### WHAT YOU NEED TO DO
Look through the listing for the word "casing". Copy each line that has it.

### DATA SHOWN
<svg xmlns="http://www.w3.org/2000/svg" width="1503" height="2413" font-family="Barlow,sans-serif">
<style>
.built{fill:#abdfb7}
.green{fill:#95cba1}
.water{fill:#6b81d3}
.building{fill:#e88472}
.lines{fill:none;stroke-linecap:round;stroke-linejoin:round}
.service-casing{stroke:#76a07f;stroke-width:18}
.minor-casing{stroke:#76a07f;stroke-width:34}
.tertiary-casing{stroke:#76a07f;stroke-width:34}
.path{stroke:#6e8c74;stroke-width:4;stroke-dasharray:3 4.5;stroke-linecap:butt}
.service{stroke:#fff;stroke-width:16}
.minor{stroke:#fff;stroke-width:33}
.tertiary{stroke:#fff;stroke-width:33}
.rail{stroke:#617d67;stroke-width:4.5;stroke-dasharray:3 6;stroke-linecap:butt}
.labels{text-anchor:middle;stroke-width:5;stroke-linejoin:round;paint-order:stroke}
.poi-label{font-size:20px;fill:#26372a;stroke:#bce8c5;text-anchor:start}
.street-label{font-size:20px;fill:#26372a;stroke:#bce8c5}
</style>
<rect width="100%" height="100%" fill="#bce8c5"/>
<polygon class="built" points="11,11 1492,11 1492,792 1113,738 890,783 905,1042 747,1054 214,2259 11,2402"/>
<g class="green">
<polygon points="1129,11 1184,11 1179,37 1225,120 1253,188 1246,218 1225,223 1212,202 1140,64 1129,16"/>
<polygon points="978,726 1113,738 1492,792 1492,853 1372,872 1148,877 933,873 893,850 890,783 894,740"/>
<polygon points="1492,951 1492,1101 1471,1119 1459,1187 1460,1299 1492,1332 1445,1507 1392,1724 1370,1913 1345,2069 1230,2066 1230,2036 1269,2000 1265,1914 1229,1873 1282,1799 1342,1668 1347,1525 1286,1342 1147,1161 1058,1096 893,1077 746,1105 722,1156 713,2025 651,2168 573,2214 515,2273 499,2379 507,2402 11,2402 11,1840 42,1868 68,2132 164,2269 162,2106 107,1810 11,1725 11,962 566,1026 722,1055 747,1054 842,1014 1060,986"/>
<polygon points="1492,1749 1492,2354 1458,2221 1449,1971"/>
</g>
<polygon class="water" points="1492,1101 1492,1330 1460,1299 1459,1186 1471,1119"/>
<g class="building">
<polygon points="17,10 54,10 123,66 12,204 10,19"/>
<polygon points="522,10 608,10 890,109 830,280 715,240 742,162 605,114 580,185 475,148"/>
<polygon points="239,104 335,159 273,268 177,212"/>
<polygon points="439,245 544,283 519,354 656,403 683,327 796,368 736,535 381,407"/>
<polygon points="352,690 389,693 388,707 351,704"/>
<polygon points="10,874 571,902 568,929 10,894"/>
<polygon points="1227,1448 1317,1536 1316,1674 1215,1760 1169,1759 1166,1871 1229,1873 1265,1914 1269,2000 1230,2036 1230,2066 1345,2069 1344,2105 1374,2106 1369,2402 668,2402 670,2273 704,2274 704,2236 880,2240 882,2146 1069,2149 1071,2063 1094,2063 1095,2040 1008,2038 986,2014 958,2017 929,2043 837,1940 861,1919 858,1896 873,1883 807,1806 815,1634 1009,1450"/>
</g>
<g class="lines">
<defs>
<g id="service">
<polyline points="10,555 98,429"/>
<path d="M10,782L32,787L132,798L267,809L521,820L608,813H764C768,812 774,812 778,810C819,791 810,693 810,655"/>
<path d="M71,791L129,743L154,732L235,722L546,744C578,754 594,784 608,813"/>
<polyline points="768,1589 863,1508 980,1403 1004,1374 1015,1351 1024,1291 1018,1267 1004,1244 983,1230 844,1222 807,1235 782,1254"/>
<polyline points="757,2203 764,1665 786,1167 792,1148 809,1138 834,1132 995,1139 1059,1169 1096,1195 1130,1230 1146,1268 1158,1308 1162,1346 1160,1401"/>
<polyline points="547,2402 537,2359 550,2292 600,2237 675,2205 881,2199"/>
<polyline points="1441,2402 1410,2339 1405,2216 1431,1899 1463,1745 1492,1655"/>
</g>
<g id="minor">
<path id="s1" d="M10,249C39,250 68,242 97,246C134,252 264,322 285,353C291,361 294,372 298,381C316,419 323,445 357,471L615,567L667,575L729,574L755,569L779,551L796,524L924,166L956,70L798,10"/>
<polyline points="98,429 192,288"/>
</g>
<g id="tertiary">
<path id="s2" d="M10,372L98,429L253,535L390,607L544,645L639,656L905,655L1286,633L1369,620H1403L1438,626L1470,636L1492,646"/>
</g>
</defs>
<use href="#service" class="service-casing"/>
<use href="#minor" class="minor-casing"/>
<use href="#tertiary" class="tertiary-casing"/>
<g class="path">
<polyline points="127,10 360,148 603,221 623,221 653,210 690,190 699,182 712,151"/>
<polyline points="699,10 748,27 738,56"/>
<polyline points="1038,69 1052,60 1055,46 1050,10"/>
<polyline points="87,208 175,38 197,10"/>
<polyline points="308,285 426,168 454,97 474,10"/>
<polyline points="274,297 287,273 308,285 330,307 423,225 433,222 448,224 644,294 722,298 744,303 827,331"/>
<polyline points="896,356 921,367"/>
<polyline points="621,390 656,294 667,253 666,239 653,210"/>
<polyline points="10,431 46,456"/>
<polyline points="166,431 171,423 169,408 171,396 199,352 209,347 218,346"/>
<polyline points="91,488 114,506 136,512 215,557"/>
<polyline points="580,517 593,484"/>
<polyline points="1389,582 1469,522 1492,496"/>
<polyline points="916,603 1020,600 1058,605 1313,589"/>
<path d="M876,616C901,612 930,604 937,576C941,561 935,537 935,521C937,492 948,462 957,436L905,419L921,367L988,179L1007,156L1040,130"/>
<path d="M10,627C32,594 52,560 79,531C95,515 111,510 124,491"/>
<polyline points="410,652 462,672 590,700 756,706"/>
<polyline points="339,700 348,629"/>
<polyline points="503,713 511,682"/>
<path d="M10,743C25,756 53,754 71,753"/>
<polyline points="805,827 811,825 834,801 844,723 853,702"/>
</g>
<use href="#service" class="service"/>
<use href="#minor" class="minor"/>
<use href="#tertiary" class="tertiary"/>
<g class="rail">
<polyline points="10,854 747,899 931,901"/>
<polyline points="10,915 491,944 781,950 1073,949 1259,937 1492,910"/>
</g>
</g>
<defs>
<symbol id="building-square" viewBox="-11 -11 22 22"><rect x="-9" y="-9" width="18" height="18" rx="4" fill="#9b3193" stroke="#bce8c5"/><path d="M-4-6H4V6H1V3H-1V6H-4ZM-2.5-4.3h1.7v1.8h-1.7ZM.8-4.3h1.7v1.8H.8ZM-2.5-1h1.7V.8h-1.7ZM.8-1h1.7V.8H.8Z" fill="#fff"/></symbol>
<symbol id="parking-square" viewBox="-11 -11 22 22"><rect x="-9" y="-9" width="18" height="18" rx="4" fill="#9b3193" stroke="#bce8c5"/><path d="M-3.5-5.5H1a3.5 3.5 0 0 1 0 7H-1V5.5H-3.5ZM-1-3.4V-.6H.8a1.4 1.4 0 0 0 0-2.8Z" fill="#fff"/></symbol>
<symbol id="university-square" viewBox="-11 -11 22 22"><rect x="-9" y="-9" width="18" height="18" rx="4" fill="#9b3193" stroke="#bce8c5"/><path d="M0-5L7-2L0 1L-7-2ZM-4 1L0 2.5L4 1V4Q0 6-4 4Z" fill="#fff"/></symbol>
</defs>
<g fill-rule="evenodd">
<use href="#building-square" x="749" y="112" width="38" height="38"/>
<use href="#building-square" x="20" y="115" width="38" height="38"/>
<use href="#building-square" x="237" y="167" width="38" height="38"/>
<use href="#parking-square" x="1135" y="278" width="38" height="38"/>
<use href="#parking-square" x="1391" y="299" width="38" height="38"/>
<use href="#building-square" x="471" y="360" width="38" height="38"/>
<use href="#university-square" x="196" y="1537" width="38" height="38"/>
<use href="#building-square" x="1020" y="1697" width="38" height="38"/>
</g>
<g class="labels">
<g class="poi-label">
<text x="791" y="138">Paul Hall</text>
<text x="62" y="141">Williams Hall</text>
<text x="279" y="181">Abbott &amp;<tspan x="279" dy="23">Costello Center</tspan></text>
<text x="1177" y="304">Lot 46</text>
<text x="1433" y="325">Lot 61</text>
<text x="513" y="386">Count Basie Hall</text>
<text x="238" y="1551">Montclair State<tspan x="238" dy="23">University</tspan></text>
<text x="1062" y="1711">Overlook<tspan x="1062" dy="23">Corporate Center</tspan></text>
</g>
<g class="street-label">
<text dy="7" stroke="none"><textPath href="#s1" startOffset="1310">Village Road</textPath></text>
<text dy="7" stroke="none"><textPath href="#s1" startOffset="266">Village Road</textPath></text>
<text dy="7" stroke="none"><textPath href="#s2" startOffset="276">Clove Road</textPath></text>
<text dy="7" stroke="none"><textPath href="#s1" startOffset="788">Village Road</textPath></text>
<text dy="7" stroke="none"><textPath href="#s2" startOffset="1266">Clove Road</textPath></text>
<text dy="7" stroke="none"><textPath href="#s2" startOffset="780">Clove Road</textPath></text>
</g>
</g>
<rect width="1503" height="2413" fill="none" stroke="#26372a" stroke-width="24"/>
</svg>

### TASK OUTPUT
.service-casing{stroke:#76a07f;stroke-width:18}
.minor-casing{stroke:#76a07f;stroke-width:34}
.tertiary-casing{stroke:#76a07f;stroke-width:34}
<use href="#service" class="service-casing"/>
<use href="#minor" class="minor-casing"/>
<use href="#tertiary" class="tertiary-casing"/>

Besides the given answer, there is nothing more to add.